Strunk and White call it “pitchman’s jargon”. Bryan A. Garner describes the phrase in his Modern American Usage as “trite” and recommends avoiding it.
“Each and every” is one of my pet peeves, and it jostles for position at the top of my list of most annoying ’emphasizers’ that are now ubiquitous in marketing and media hype. (“First ever” is at Number 1, and will probably stay there for the foreseeable future.)
“Each and every” is tautologous, even though the words have slightly different meanings – or perhaps more accurately, different emphases. Each means every one separately, with the emphasis being on the separate identity of each person or thing in the collection. Every means each and all – without exception. Here the emphasis is on the fact that everyone or everything in the group has something in common. Take these two sentences: “Each camper carried his own lunch.” “Every camper carried his lunch.” The first sentence is pointing out that the campers had a separate meal each, probably lovingly prepared by a doting parent, and each had responsibility for carrying his own brown bag. In the second sentence, the thrust of the message is that all the campers were carrying their midday meals; no-one was going hungry on that particular day. Even though the same campers were carrying the same lunches in the two sentences, their meanings are subtly different.
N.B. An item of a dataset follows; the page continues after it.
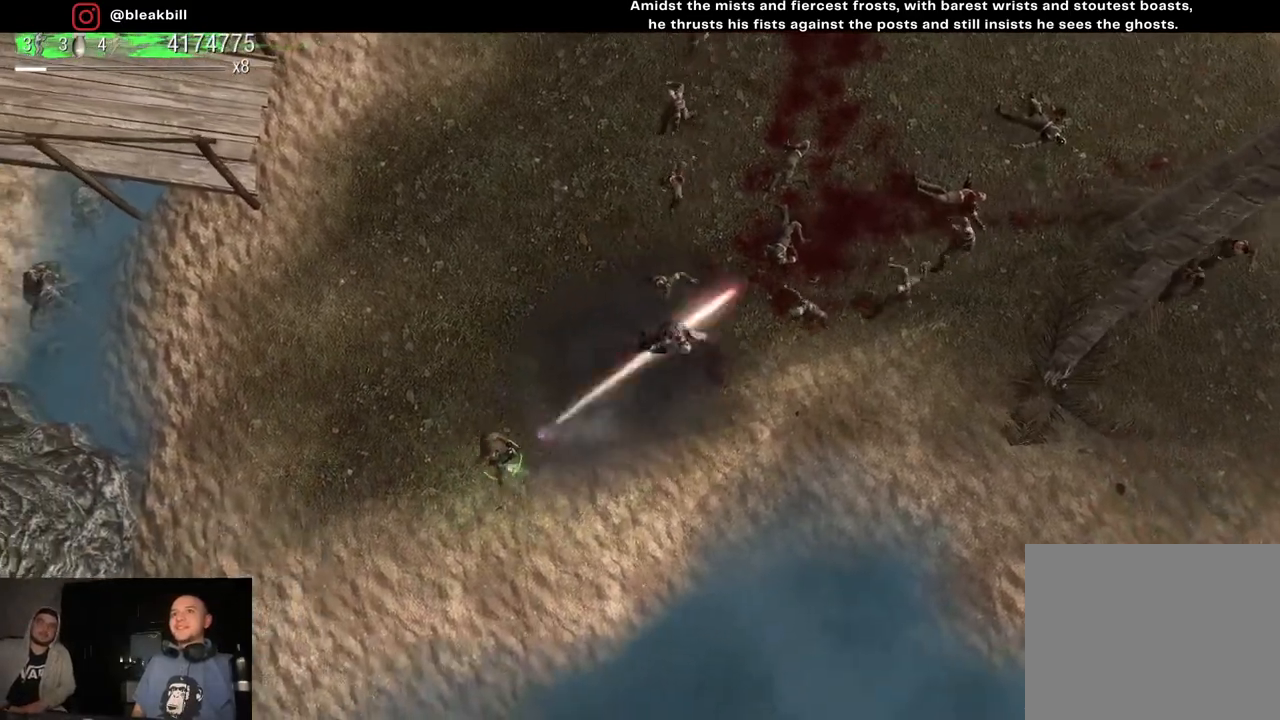
{"buttons": [], "left_stick": "up-left", "right_stick": "up-right", "events": []}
“Each day brought a different challenge to her project, but every day started with a cup of coffee.” In this case the challenge gave each day its own unique and particular character; the coffee united the days and described a homogenous blur of caffeinated waking hours.
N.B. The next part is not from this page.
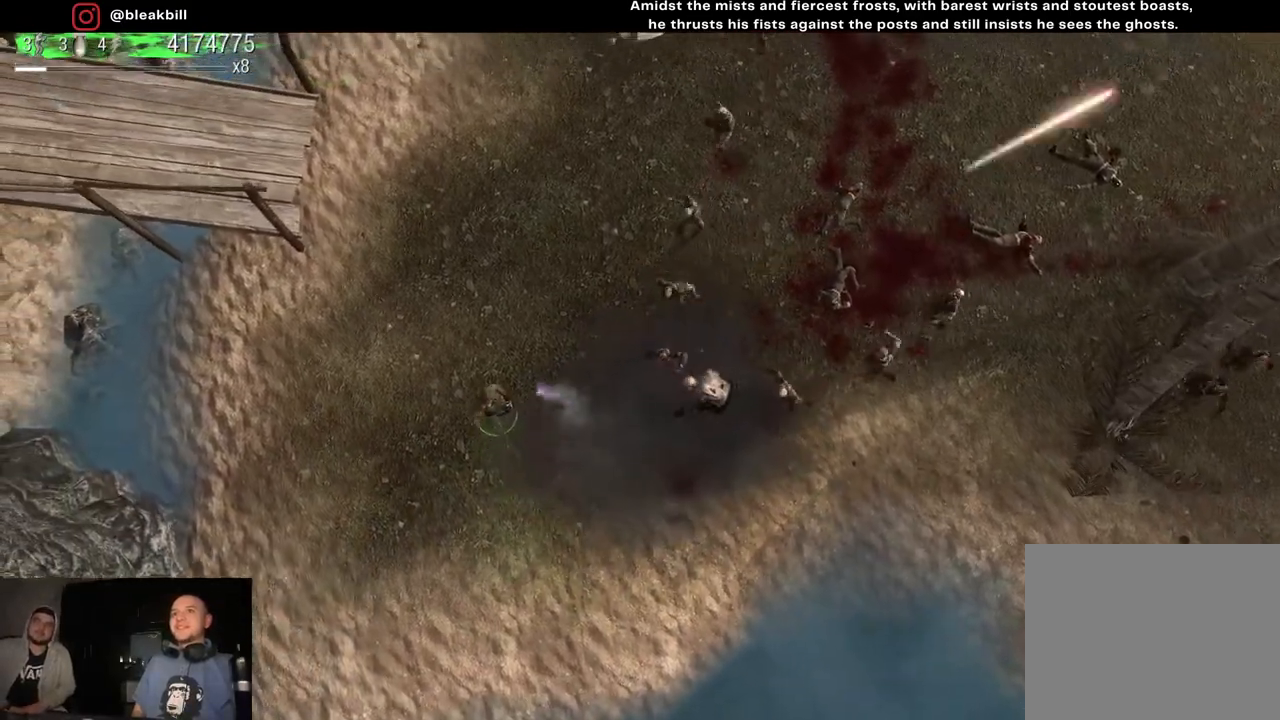
{"buttons": [], "left_stick": "up-left", "right_stick": "up-right", "events": []}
“Each and every” has slowly but surely crept into marketing- and media-speak as a way of emphasizing the no-exception, all-inclusive nature of an offer, deal, or campaign, or even just emphasizing a fact. Here the emphasis is clearly on every thing, every one, every time. Each is like a toddler being dragged along behind with a thumb in her mouth: there’s no place for individuality or separation here. Using the phrase “each and every” is really a form of literary impotence or laziness, where more creative wording could be used to give every the weight it probably deserves. Merriam-Webster’s Dictionary of English Usage notes that usage experts generally denounce the phrase as a cliché, a pomposity, and a bit of bureaucratic bombast.
The same criticisms can be aimed at the similarly tautologous phrase “first ever”, another marketing-hype term, which tries clumsily to accentuate the first. There are no different gradations of first: something is either first or it isn’t (when it’s second, or third, etc. …). Adding ever doesn’t make it more first; it serves only to annoy – and possibly even to raise the suspicions of – the attentive reader or listener. A more elegant way to underline the fact that the person or thing in question has beaten everyone or everything else to the start-line is to introduce a qualifying verbal phrase using ever as an adverb: “The first person ever to set foot on Mars”; “the first time the piece has ever been performed”.